- _EXERCISES TO COMPLETE_
a) According to the defence industry account, which company built the Falcon missile?
b) Rewrite the defence industry account starting with "The designated targets" and going on through "other missile systems.", substituting "enemy aircraft" for "Soviet planes".

- _QUOTED PASSAGE_

4 - DEFENCE INDUSTRY
by BERNARD A HODSON
Moving to Canada I became a 'systems engineer' with Avro Aircraft , which had designed a fighter aircraft called the CF100. It had also designed one of the first jetliners, called the CF102 (but generally going by the name of Avro jetliner), and was busily designing a supersonic plane designated the CF105, known as the 'Arrow'.
The job I had was initially with three other individuals. We worked behind locked doors so that nobody could see inadvertently the work we were doing, which was, initially, to evaluate different missile systems for the Arrow. We had access to all sorts of documents labelled secret. One of the studies I was involved with had to do with proximity fuses on warheads and some of the documents were from before the first world war, still labelled secret.
The designated targets were, of course, Soviet planes and we had to become familiar with the different types. These were given code names such as the Badger and Bison, and we needed to know their speeds, what manoeuvres they were capable of, their armament and so forth. In turn we had to become familiar with the characteristics of the different missiles we might use on the Arrow, the two main contenders being the Falcon, built by Hughes, and the Sparrow, built by Douglas, but we also became familiar with several other missile systems.

- _EXTRACTED MATERIAL_
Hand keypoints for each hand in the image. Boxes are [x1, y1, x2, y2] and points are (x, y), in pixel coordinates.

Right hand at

---

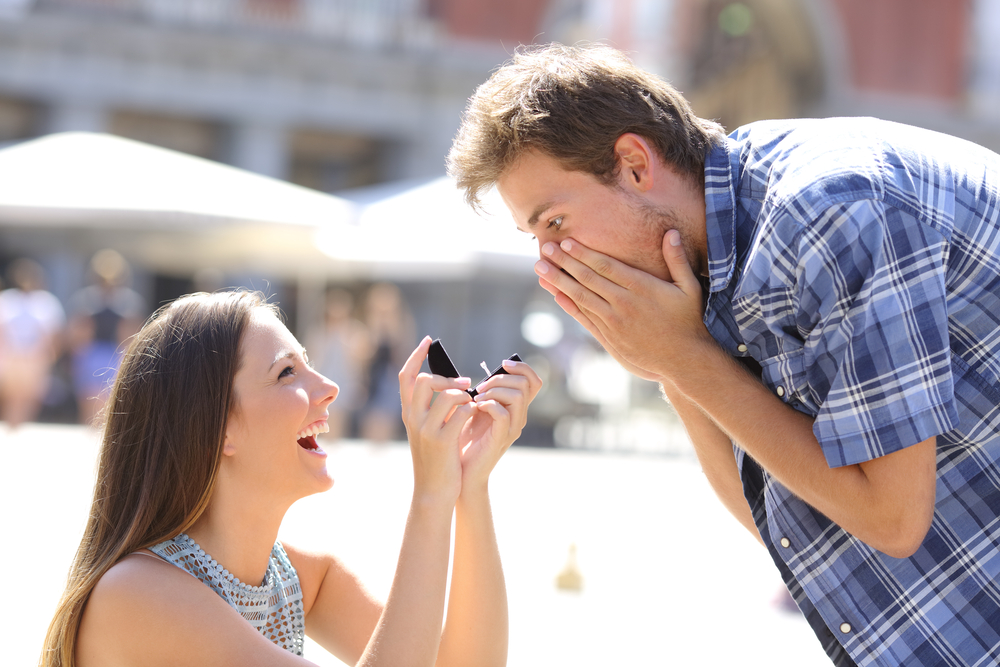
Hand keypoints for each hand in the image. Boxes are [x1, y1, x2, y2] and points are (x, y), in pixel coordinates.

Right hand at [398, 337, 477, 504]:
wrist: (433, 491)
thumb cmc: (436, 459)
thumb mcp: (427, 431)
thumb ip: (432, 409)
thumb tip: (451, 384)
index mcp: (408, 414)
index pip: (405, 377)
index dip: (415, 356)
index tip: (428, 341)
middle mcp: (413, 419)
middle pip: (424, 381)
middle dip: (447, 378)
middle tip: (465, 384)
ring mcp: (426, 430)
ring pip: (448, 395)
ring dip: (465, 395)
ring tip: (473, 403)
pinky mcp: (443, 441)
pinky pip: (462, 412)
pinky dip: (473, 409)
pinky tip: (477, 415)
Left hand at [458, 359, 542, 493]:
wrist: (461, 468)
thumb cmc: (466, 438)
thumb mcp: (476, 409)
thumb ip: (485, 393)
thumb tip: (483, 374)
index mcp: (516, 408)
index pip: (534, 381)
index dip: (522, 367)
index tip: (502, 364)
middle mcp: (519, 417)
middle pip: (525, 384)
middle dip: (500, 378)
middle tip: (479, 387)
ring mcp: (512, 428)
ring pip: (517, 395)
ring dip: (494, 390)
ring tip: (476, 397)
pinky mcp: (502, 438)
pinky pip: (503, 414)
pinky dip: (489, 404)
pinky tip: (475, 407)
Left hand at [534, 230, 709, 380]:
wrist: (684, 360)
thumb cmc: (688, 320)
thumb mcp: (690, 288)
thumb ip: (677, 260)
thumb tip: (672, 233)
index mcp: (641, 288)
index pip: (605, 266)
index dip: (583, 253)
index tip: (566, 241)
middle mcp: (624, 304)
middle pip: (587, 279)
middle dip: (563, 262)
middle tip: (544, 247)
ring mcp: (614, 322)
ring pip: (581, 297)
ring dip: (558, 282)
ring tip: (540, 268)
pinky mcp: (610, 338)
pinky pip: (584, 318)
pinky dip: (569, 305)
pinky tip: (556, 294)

==

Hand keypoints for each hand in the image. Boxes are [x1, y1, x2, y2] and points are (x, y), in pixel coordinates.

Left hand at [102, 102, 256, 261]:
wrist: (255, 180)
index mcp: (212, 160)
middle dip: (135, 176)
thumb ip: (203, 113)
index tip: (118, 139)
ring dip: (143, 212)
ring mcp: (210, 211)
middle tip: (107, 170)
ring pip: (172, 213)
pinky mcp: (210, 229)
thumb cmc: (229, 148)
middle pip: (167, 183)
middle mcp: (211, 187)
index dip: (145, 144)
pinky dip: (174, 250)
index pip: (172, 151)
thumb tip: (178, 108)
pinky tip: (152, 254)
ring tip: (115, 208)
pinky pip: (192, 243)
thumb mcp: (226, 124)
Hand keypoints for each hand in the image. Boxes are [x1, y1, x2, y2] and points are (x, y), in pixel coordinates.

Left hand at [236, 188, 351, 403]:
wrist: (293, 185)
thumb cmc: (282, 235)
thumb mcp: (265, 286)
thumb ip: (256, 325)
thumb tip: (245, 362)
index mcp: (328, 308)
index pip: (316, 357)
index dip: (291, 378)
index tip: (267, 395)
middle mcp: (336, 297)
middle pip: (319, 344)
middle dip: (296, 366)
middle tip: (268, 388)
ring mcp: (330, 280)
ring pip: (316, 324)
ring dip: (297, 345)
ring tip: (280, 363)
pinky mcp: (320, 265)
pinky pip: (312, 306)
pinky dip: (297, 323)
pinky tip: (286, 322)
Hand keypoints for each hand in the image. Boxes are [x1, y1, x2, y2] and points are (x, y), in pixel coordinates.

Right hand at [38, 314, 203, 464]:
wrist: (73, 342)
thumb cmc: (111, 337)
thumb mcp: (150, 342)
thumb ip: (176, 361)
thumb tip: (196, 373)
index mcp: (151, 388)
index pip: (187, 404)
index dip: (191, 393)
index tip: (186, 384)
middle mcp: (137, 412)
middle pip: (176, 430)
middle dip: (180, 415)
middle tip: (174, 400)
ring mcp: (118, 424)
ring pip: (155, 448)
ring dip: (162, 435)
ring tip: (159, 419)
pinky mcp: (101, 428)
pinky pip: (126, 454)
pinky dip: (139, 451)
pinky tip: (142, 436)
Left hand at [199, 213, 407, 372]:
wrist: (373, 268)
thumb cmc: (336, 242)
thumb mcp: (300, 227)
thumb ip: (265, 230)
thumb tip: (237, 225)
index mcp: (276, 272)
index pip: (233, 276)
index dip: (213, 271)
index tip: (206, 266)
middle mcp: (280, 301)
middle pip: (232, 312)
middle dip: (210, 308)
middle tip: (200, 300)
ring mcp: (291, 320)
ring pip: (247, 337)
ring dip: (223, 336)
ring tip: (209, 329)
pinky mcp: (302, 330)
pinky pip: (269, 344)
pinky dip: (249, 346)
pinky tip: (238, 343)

- _OUTPUTS FOR THE TASKS_
a) Hughes

b)
The designated targets were, of course, enemy aircraft and we had to become familiar with the different types. These were given code names such as the Badger and Bison, and we needed to know their speeds, what manoeuvres they were capable of, their armament and so forth. In turn we had to become familiar with the characteristics of the different missiles we might use on the Arrow, the two main contenders being the Falcon, built by Hughes, and the Sparrow, built by Douglas, but we also became familiar with several other missile systems.